Shortage of abortion providers and clinics, social stigma, logistical barriers, gestational age limits, policies restricting access, and financial constraints. These are only some of the many structural forces, which prevent, delay, or deny women from receiving abortion care for unintended or abnormal pregnancies.
There’s an additional barrier to accessing abortion that rarely receives attention even though it affects one of the most vulnerable groups of women in the United States: incarceration.
On any given day, there are more than 220,000 women behind bars in this country; the majority of these women are of reproductive age, are already mothers, and have experienced unintended pregnancies in the past.
Many of these women, who are largely arrested for nonviolent crimes tied to poverty, mental illness, addiction, or histories of abuse, enter jail or prison pregnant.
Frequently, the first time they learn about their pregnancy is when they become incarcerated.
Just as with nonincarcerated women, some of these women want to continue their pregnancies and some wish to terminate them.
Those who need an abortion face all of the usual barriers to access that women across the country encounter. But, depending on the prison’s or jail’s rules, they also may be up against a dizzying array of other constraints.
They may need special permission or a court order to obtain an abortion, or not be permitted at all because their prison or jail deems it an “elective” service. Some lack the knowledge that they have a right to an abortion because they assume all of their rights have been stripped due to their incarceration.
If they choose to get an abortion, they will have to rely on prison or jail staff to make the arrangements, which puts them in an even more vulnerable predicament. Some prisons’ locations in rural areas are far from abortion clinics, which creates a significant challenge if their abortion is a multi-day process, either because of waiting periods or a more advanced gestational age. If they are fortunate enough to get an appointment, their health care might be interrupted by a court appearance or transfer to another site, or they might not be able to gather the funds needed to pay for the abortion, as well as costs related to transportation to the abortion provider (such as overhead like gas, overtime for accompanying guards, or other related expenses). It can be an arduous task to gather all that is needed financially when there is limited access to expensive phone calls, few options for earning additional income, and when they might not have that much money or resources to begin with.
The funding complexities of prison health care do not help in these cases.
When a person enters prison, any public funding for health care and private insurance they might have had becomes suspended, and their health care then becomes the responsibility of the institution. In the case that the institution allows for abortion care, the appointment would happen off-site and the individual state prisons and county jails can choose whether or not they want to cover the cost of that care.
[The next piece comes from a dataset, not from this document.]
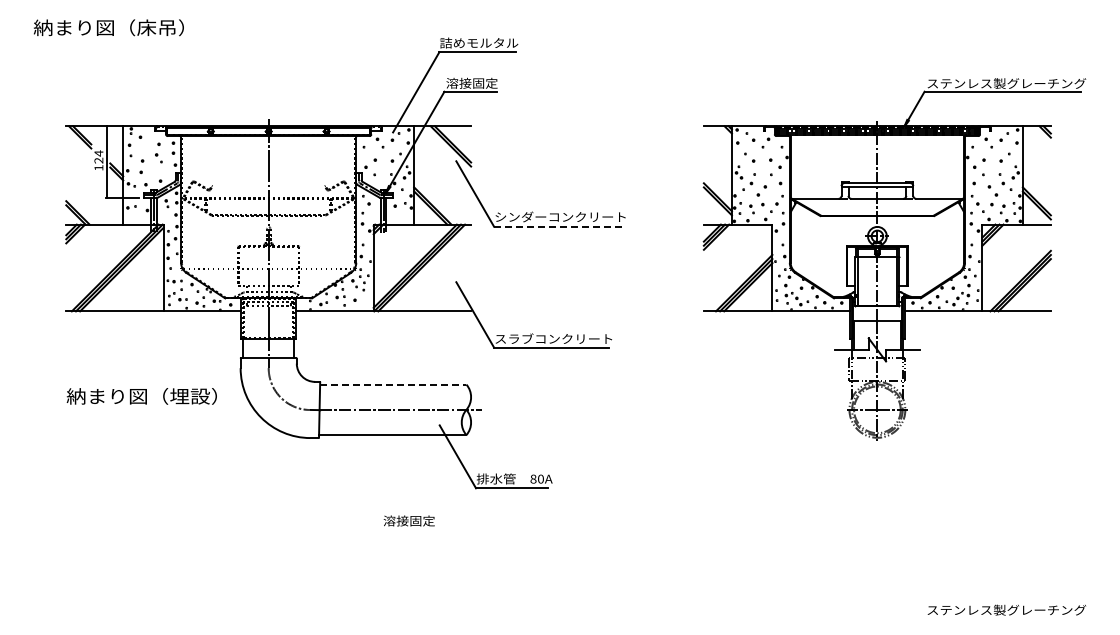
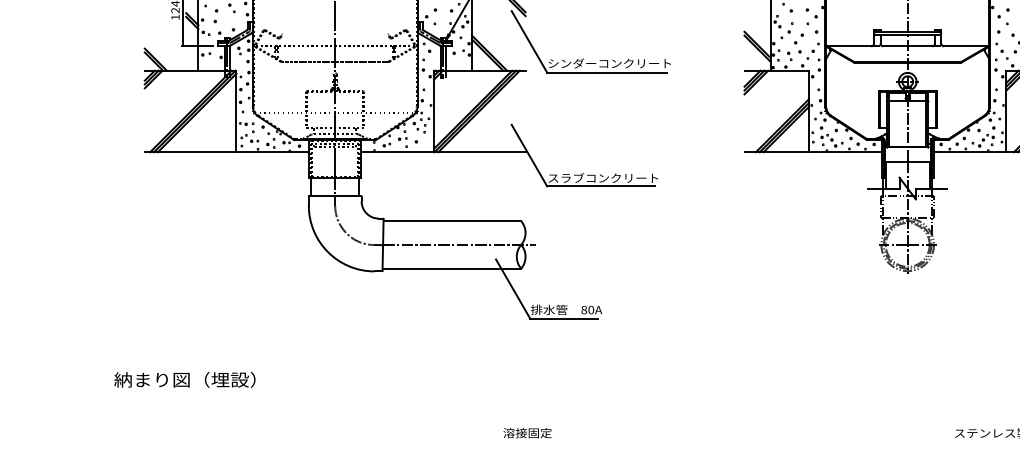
line: (557, 226) -> (606, 72), dashed -> solid
line: (393, 384) -> (452, 221), dashed -> solid
text: (141, 396) -> (184, 379), moved
text: (408, 520) -> (526, 432), moved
The Federal Bureau of Prisons (BOP) is not permitted to cover the cost of abortion, except in extremely limited circumstances (life endangerment, rape, or incest) due to a Hyde-like amendment that is a stipulation of BOP’s funding.
This leaves women in federal prisons who need an abortion to come up with the funds themselves — even if they might have had coverage for this care outside of prison.
You can now understand what I mean by a dizzying array.
When analyzing the reasoning behind all of these constraints, it’s surprising to learn that courts have been crystal clear in acknowledging that incarcerated women retain their constitutional right to abortion while they are in custody. In fact, prisons and jails are constitutionally mandated to provide health care to incarcerated people, and at least one appellate court has made it perfectly clear that abortion constitutes “a serious medical need” that prisons and jails cannot refuse.
Despite this constitutional mandate, media accounts and lawsuits show that what actually happens is that many incarcerated women are unable to obtain abortions when they request them.
We don’t know how many exactly, as it’s incredibly difficult to study the issue of incarcerated women’s access to abortion due to the lack of data.
While we know that over a ten-month span in 2010, 1,161 women in 47 state prison systems and 119 in BOP custody gave birth, we have no idea how many incarcerated women have abortions, let alone how many request them and cannot access them.
The fact that we do not know is a reflection of how little we pay attention to these highly vulnerable women, and how easily they are forgotten.
What happens to women behind bars, where there is little oversight and much discretion, tells us much about how we as a society value these women and their abilities to have healthy pregnancies or to end unwanted pregnancies.
Federal funding bans for abortion care for prisoners and laws suspending state and federal Medicaid coverage for all incarcerated persons limit their access to the care they need and deserve.
Overturning all such federal funding bans, including the Hyde Amendment, would benefit incarcerated women and make it easier for them to access abortion care.
Women should not be forced to continue an unwanted pregnancy no matter where they live, their involvement in the criminal justice system, or how they receive coverage for their care.